A Ana de hoje é muito diferente da Ana arquivista do Ministério das Finanças?
Muito diferente e ao mesmo tempo não. A essência é a mesma, mas, obviamente, já passei por tantas coisas que me moldaram e me deram traquejo. Deram-me peso, mas não me deixaram pesada e não me retiraram a espontaneidade, o brilho dos olhos. Hoje em dia encaixo melhor o mundo, as críticas más, aceito um pouco melhor o escrutínio público. Quando trabalhava no arquivo era uma Ana muito quieta, no meu mundo. Recordo-me que os meus colegas do Ministério quando viram um concerto dos Deolinda, ainda antes de sermos conhecidos, assustaram-se comigo, não reconheciam aquela pessoa que tinha a mesma cara da sua colega, mas não era a colega (risos). Mas estes mais de dez anos com o público também me moldaram. E a maternidade também. Como chegou perto dos meus 40 anos foram duas coisas quase ao mesmo tempo e que foram muito intensas, foi como se tivesse dado um clique.

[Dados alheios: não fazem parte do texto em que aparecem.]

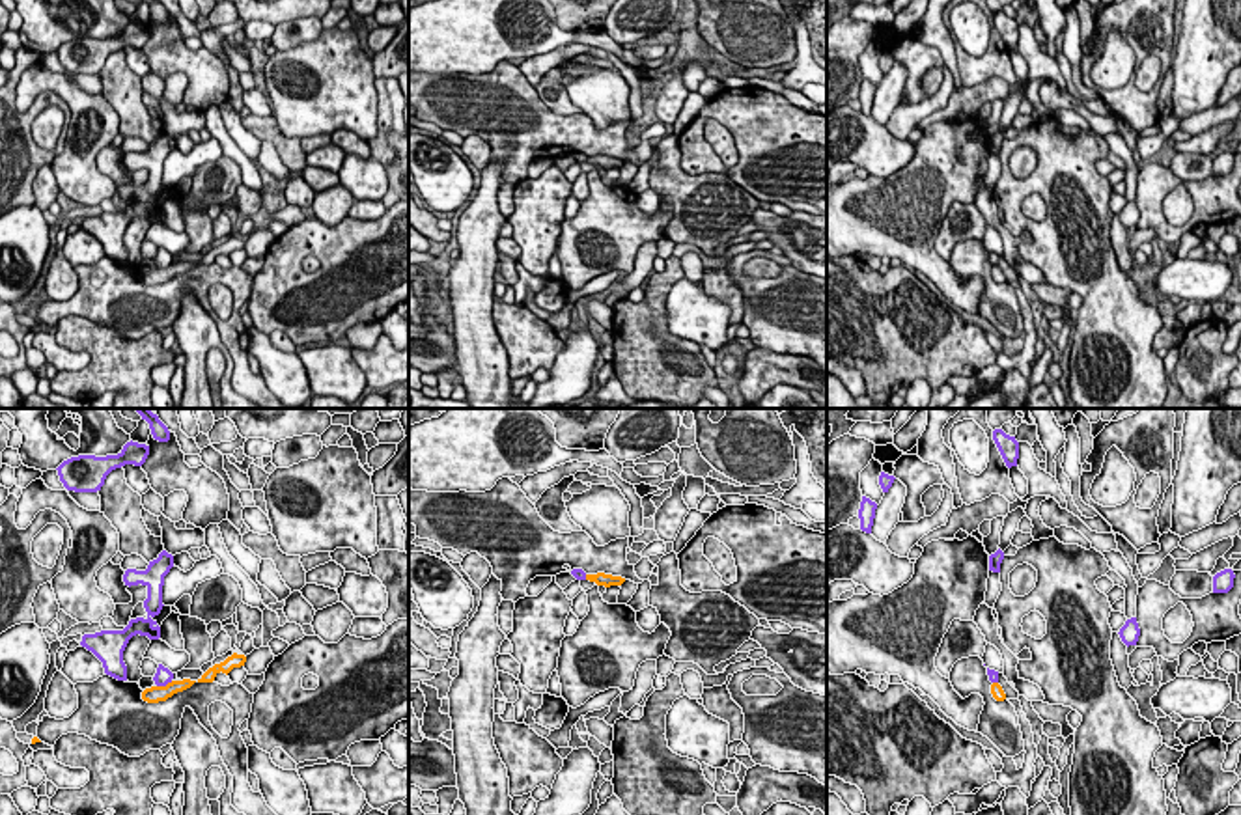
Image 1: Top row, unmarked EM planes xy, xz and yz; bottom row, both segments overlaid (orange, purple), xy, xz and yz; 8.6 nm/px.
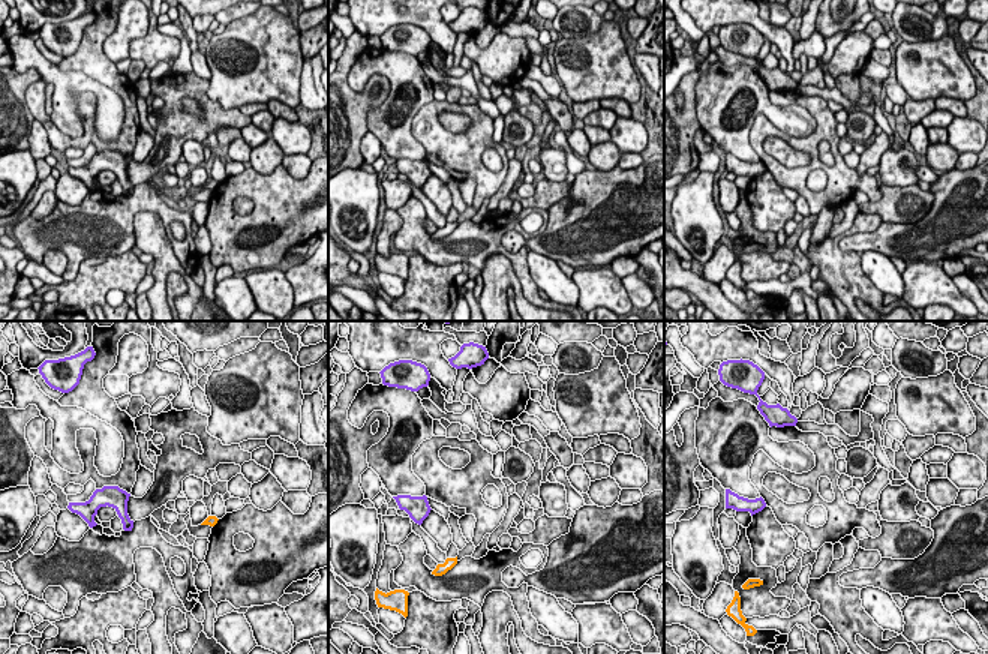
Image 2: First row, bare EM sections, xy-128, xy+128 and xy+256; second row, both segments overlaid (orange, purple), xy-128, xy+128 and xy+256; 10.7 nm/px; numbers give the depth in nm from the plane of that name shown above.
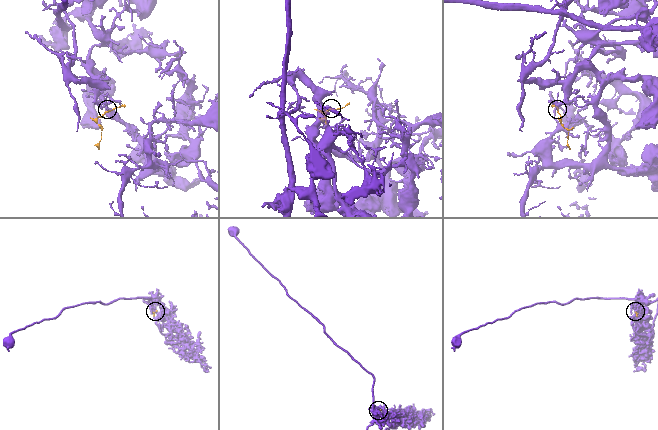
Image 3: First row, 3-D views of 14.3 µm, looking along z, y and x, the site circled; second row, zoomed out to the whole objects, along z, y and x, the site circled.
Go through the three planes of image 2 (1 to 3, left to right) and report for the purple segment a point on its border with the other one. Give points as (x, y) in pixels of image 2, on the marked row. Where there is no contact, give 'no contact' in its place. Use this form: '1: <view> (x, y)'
1: no contact
2: no contact
3: no contact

Porque é que os Deolinda acabaram?
Estamos em pausa, digamos assim. Na altura, quando tive o disco a solo, os outros elementos também disseram que queriam fazer coisas diferentes. Era uma altura em que podíamos acertar agulhas para fazer o que nos desse na gana, e estarmos a sós. A pausa veio depois de 10 anos muito, muito intensos.
Mas é mesmo uma pausa?
Não sei, não digo isto por jogo, mas não é justo vaticinar por mais três pessoas. Sempre falarmos como banda, como um coletivo. Para mim os Deolinda estão em pausa até a banda decidir alguma coisa.
A última canção do álbum é Tudo de Bom. É um desejo ou uma crença?
Quem escreveu a letra foi o Nuno Prata mas desde que ele me entregou a canção passei a usar essa expressão muito. Mas é um desejo para o mundo, para os outros e para mim, claro. A última frase dessa canção Além da Curta Imaginação dá o título ao álbum e é para irmos além daquela imaginação comezinha do dia-a-dia. Planeamos muito, mas depois a vida tem outros planos e a única forma de sobreviver é criar, na cabeça e depois materializar, para ir mudando o mundo, nem que seja à nossa escala. A música faz-me isso. Se não houvesse a criação e não fosse tão importante para o ser humano acredito piamente que ainda estávamos nas cavernas e não teríamos chegado onde chegámos. Por isso, tudo de bom para as pessoas e que consigam realizar os seus sonhos.